◆ Problem
When you repeat the records, keep every word exact and drop each picture.
--- Available data ---
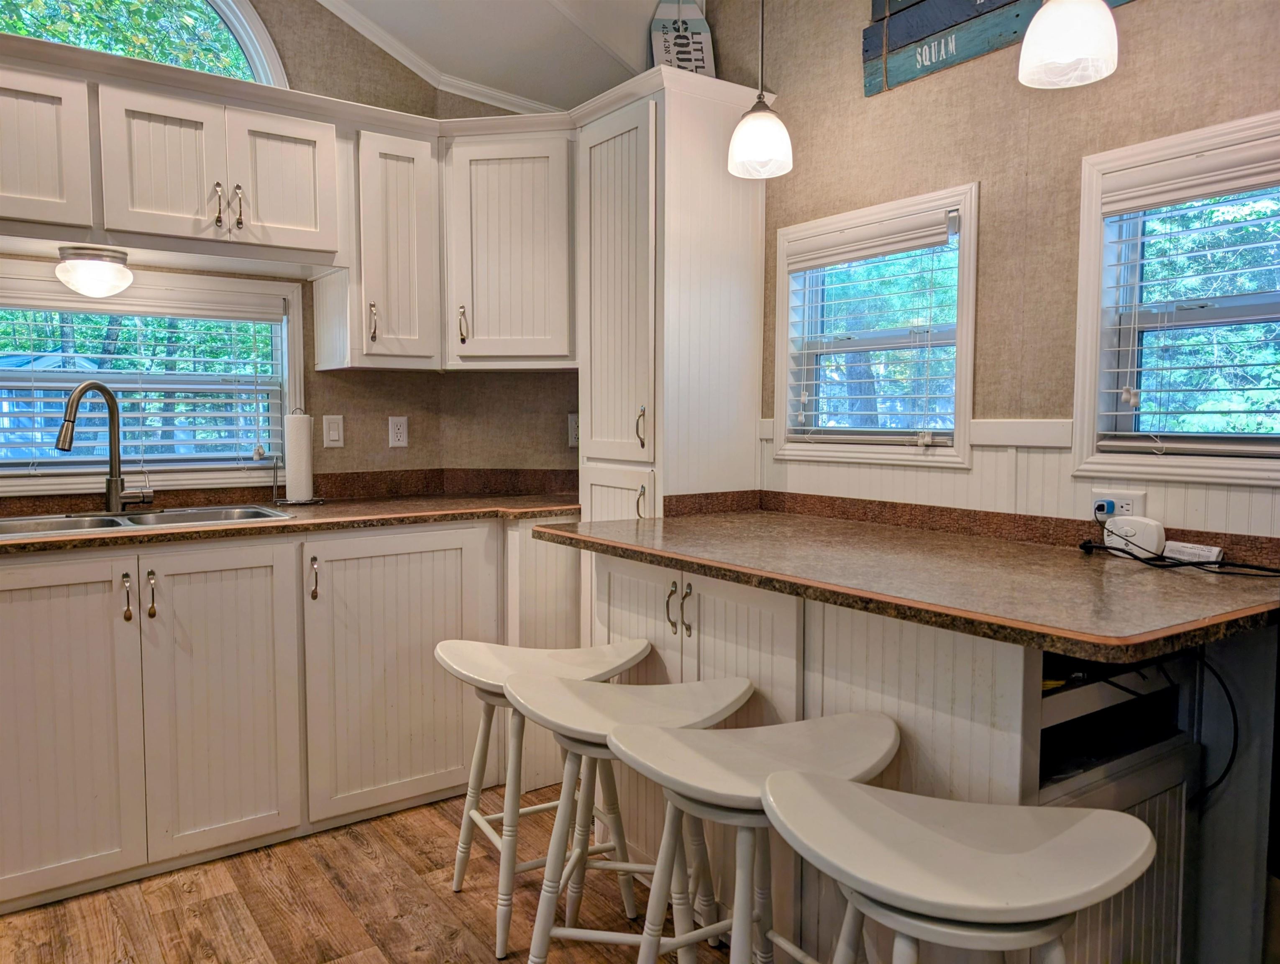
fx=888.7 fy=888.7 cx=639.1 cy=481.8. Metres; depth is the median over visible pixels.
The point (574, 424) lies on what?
wall outlet
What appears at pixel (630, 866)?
bar stool
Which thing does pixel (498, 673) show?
stool
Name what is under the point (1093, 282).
right window
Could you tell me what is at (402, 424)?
wall outlet
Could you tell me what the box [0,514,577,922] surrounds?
base cabinet
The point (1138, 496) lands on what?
wall outlet
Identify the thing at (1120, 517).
device
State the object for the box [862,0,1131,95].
wooden sign
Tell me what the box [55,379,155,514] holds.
faucet
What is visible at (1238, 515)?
wainscoting
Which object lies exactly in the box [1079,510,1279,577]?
power cord
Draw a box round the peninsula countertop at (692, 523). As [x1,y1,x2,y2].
[537,506,1279,662]
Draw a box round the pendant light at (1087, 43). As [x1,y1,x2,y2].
[1019,0,1121,87]
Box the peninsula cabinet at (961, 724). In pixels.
[598,552,1276,963]
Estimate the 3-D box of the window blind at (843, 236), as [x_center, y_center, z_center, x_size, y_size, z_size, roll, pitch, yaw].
[0.672,-0.431,2.646,0.058,0.634,0.604,-3,5,-36]
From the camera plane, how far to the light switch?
3.17 m
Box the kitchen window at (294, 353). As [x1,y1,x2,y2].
[0,263,302,493]
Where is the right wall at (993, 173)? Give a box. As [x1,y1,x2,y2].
[721,0,1279,533]
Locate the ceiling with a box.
[317,0,671,113]
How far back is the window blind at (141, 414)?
2.84 m
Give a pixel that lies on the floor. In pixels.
(208, 904)
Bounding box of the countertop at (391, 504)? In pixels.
[0,488,582,554]
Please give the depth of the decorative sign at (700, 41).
3.05 m
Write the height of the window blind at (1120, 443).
0.634 m
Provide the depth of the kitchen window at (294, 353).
2.94 m
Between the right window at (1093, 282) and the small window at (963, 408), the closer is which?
the right window at (1093, 282)
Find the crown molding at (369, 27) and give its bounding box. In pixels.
[314,0,568,115]
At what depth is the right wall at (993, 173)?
2.26 m
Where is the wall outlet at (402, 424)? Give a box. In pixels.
[387,414,409,447]
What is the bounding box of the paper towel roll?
[282,412,314,501]
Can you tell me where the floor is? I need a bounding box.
[0,779,735,963]
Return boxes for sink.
[0,502,296,539]
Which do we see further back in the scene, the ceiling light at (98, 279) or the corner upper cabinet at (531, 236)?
the corner upper cabinet at (531, 236)
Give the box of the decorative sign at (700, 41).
[650,0,715,75]
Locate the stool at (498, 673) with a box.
[436,634,654,956]
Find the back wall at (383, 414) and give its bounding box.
[0,0,586,494]
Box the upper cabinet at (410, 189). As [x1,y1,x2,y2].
[318,118,441,369]
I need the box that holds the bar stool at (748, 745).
[610,711,900,963]
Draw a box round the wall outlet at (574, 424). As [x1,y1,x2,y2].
[566,412,579,447]
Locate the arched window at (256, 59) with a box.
[0,0,287,86]
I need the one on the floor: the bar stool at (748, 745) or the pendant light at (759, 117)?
the bar stool at (748, 745)
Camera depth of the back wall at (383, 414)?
3.26 m
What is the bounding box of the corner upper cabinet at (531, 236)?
[441,119,577,368]
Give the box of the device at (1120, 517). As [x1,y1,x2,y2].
[1101,513,1166,557]
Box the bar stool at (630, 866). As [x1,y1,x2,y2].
[505,670,753,963]
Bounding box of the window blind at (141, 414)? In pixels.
[0,288,284,467]
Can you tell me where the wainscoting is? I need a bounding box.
[753,419,1279,547]
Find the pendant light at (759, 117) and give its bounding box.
[727,0,793,179]
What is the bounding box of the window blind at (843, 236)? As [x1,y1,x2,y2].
[783,206,956,440]
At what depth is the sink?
2.63 m
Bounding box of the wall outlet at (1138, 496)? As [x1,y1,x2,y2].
[1091,489,1146,519]
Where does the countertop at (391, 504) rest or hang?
on the base cabinet at (240, 578)
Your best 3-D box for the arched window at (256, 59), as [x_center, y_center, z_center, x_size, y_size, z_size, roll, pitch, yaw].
[-1.755,-1.435,2.807,1.215,0.730,0.099,-3,5,-36]
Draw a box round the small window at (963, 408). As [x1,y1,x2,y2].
[770,182,979,466]
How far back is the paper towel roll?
2.99 m
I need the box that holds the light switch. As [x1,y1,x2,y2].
[321,413,344,447]
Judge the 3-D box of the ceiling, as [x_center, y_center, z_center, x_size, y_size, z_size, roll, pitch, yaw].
[-0.499,-1.638,0.904,4.601,0.650,4.373,-3,5,-36]
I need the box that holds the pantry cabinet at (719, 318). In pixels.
[576,61,768,521]
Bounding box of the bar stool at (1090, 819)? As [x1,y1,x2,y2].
[763,770,1160,963]
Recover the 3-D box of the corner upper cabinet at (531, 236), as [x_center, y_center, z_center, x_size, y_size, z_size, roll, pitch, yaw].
[-0.426,-0.810,3.194,0.436,0.795,0.425,-3,5,-36]
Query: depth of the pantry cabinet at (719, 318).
2.79 m
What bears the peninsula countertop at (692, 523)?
on the peninsula cabinet at (961, 724)
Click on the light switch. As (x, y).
(331, 435)
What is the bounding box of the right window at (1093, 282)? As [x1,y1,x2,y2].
[1071,107,1279,487]
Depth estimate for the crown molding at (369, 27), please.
3.28 m
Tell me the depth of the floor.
2.23 m
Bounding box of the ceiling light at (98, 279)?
[54,243,133,297]
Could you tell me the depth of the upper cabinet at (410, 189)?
2.93 m
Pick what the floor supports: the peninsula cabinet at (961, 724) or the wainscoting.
the peninsula cabinet at (961, 724)
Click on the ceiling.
(469, 75)
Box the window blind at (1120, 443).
[1097,139,1279,452]
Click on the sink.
(108, 523)
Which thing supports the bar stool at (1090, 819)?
on the floor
---
◆ Result
fx=888.7 fy=888.7 cx=639.1 cy=481.8. Metres; depth is the median over visible pixels.
The point (574, 424) lies on what?
wall outlet
What appears at pixel (630, 866)?
bar stool
Which thing does pixel (498, 673) show?
stool
Name what is under the point (1093, 282).
right window
Could you tell me what is at (402, 424)?
wall outlet
Could you tell me what the box [0,514,577,922] surrounds?
base cabinet
The point (1138, 496) lands on what?
wall outlet
Identify the thing at (1120, 517).
device
State the object for the box [862,0,1131,95].
wooden sign
Tell me what the box [55,379,155,514] holds.
faucet
What is visible at (1238, 515)?
wainscoting
Which object lies exactly in the box [1079,510,1279,577]?
power cord
Draw a box round the peninsula countertop at (692, 523). As [x1,y1,x2,y2].
[537,506,1279,662]
Draw a box round the pendant light at (1087, 43). As [x1,y1,x2,y2].
[1019,0,1121,87]
Box the peninsula cabinet at (961, 724). In pixels.
[598,552,1276,963]
Estimate the 3-D box of the window blind at (843, 236), as [x_center, y_center, z_center, x_size, y_size, z_size, roll, pitch, yaw].
[0.672,-0.431,2.646,0.058,0.634,0.604,-3,5,-36]
From the camera plane, how far to the light switch?
3.17 m
Box the kitchen window at (294, 353). As [x1,y1,x2,y2].
[0,263,302,493]
Where is the right wall at (993, 173)? Give a box. As [x1,y1,x2,y2].
[721,0,1279,533]
Locate the ceiling with a box.
[317,0,671,113]
How far back is the window blind at (141, 414)?
2.84 m
Give a pixel that lies on the floor. In pixels.
(208, 904)
Bounding box of the countertop at (391, 504)? In pixels.
[0,488,582,554]
Please give the depth of the decorative sign at (700, 41).
3.05 m
Write the height of the window blind at (1120, 443).
0.634 m
Provide the depth of the kitchen window at (294, 353).
2.94 m
Between the right window at (1093, 282) and the small window at (963, 408), the closer is which?
the right window at (1093, 282)
Find the crown molding at (369, 27) and give its bounding box. In pixels.
[314,0,568,115]
At what depth is the right wall at (993, 173)?
2.26 m
Where is the wall outlet at (402, 424)? Give a box. In pixels.
[387,414,409,447]
What is the bounding box of the paper towel roll?
[282,412,314,501]
Can you tell me where the floor is? I need a bounding box.
[0,779,735,963]
Return boxes for sink.
[0,502,296,539]
Which do we see further back in the scene, the ceiling light at (98, 279) or the corner upper cabinet at (531, 236)?
the corner upper cabinet at (531, 236)
Give the box of the decorative sign at (700, 41).
[650,0,715,75]
Locate the stool at (498, 673) with a box.
[436,634,654,956]
Find the back wall at (383, 414) and give its bounding box.
[0,0,586,494]
Box the upper cabinet at (410, 189). As [x1,y1,x2,y2].
[318,118,441,369]
I need the box that holds the bar stool at (748, 745).
[610,711,900,963]
Draw a box round the wall outlet at (574, 424). As [x1,y1,x2,y2].
[566,412,579,447]
Locate the arched window at (256, 59) with a box.
[0,0,287,86]
I need the one on the floor: the bar stool at (748, 745) or the pendant light at (759, 117)?
the bar stool at (748, 745)
Camera depth of the back wall at (383, 414)?
3.26 m
What is the bounding box of the corner upper cabinet at (531, 236)?
[441,119,577,368]
Give the box of the device at (1120, 517). As [x1,y1,x2,y2].
[1101,513,1166,557]
Box the bar stool at (630, 866). As [x1,y1,x2,y2].
[505,670,753,963]
Bounding box of the window blind at (141, 414)? In pixels.
[0,288,284,467]
Can you tell me where the wainscoting is? I need a bounding box.
[753,419,1279,547]
Find the pendant light at (759, 117) and give its bounding box.
[727,0,793,179]
What is the bounding box of the window blind at (843, 236)? As [x1,y1,x2,y2].
[783,206,956,440]
At what depth is the sink?
2.63 m
Bounding box of the wall outlet at (1138, 496)? As [x1,y1,x2,y2].
[1091,489,1146,519]
Where does the countertop at (391, 504) rest or hang?
on the base cabinet at (240, 578)
Your best 3-D box for the arched window at (256, 59), as [x_center, y_center, z_center, x_size, y_size, z_size, roll, pitch, yaw].
[-1.755,-1.435,2.807,1.215,0.730,0.099,-3,5,-36]
Draw a box round the small window at (963, 408). As [x1,y1,x2,y2].
[770,182,979,466]
How far back is the paper towel roll?
2.99 m
I need the box that holds the light switch. As [x1,y1,x2,y2].
[321,413,344,447]
Judge the 3-D box of the ceiling, as [x_center, y_center, z_center, x_size, y_size, z_size, roll, pitch, yaw].
[-0.499,-1.638,0.904,4.601,0.650,4.373,-3,5,-36]
I need the box that holds the pantry cabinet at (719, 318). In pixels.
[576,61,768,521]
Bounding box of the bar stool at (1090, 819)? As [x1,y1,x2,y2].
[763,770,1160,963]
Recover the 3-D box of the corner upper cabinet at (531, 236), as [x_center, y_center, z_center, x_size, y_size, z_size, roll, pitch, yaw].
[-0.426,-0.810,3.194,0.436,0.795,0.425,-3,5,-36]
Query: depth of the pantry cabinet at (719, 318).
2.79 m
What bears the peninsula countertop at (692, 523)?
on the peninsula cabinet at (961, 724)
Click on the light switch. As (x, y).
(331, 435)
What is the bounding box of the right window at (1093, 282)? As [x1,y1,x2,y2].
[1071,107,1279,487]
Depth estimate for the crown molding at (369, 27), please.
3.28 m
Tell me the depth of the floor.
2.23 m
Bounding box of the ceiling light at (98, 279)?
[54,243,133,297]
Could you tell me the depth of the upper cabinet at (410, 189)?
2.93 m
Pick what the floor supports: the peninsula cabinet at (961, 724) or the wainscoting.
the peninsula cabinet at (961, 724)
Click on the ceiling.
(469, 75)
Box the window blind at (1120, 443).
[1097,139,1279,452]
Click on the sink.
(108, 523)
Which thing supports the bar stool at (1090, 819)?
on the floor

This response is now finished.